(Beginning of Extracted entries)

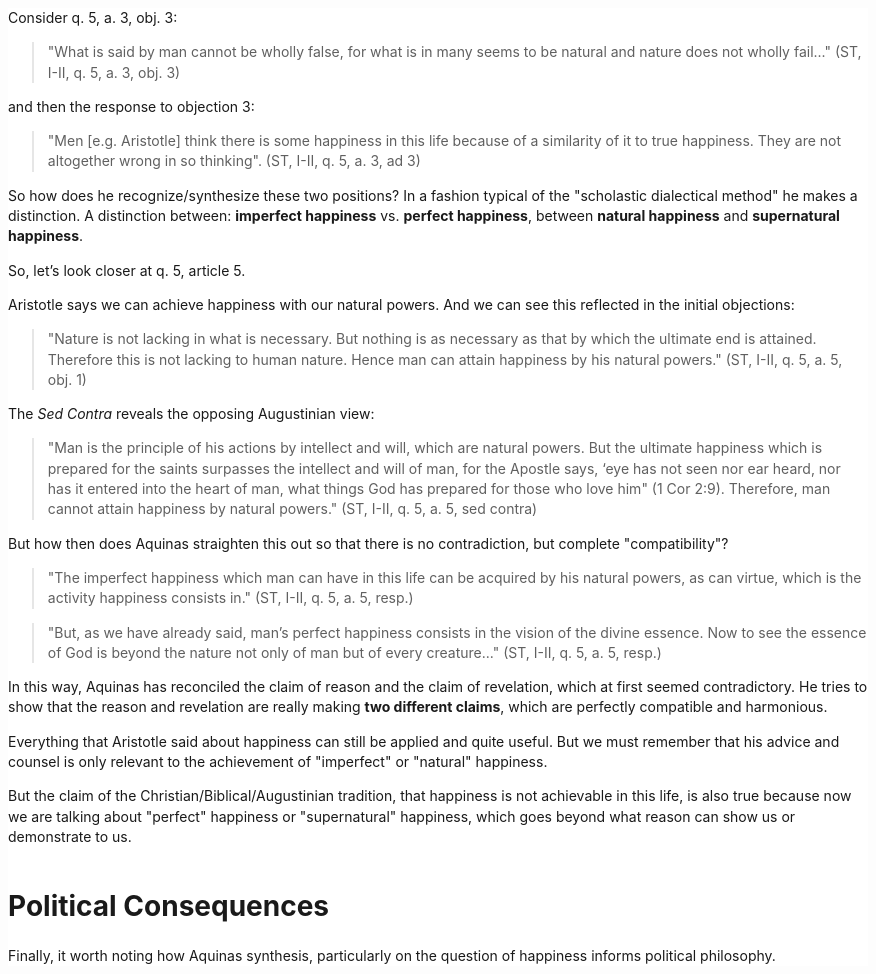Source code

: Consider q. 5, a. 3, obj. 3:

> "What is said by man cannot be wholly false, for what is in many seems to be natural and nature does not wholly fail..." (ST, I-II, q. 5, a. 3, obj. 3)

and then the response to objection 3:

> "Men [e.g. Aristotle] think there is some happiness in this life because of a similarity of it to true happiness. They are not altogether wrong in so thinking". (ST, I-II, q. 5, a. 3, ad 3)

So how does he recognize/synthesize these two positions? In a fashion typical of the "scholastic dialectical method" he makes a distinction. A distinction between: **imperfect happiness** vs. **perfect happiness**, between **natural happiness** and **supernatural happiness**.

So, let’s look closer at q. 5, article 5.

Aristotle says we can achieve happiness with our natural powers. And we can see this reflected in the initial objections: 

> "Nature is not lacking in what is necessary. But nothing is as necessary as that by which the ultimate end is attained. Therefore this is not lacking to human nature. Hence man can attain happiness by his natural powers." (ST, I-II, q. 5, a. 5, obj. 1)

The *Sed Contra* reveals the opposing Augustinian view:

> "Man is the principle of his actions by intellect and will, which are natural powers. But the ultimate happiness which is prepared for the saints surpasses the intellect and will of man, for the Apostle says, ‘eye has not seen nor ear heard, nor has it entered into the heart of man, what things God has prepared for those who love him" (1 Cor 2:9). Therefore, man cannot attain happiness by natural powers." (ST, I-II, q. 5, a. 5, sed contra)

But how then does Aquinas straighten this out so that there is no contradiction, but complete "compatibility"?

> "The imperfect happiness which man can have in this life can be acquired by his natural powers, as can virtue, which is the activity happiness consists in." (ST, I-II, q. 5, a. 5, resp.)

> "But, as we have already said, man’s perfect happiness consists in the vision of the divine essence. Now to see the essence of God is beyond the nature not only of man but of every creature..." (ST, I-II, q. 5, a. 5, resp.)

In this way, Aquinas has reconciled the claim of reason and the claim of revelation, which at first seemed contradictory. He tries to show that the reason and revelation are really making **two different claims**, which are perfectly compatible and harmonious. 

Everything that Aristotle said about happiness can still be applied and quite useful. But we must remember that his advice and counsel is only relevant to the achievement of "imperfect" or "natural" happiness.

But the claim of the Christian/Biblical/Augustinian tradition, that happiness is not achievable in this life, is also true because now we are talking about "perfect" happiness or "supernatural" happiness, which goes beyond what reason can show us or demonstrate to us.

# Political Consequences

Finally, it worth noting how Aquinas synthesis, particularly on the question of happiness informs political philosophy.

(End of Extracted entries)

> [The problem] Lines that hold the word "then" are the ones to copy from the entries above.

> [Task response]
and then the response to objection 3:
But how then does Aquinas straighten this out so that there is no contradiction, but complete "compatibility"?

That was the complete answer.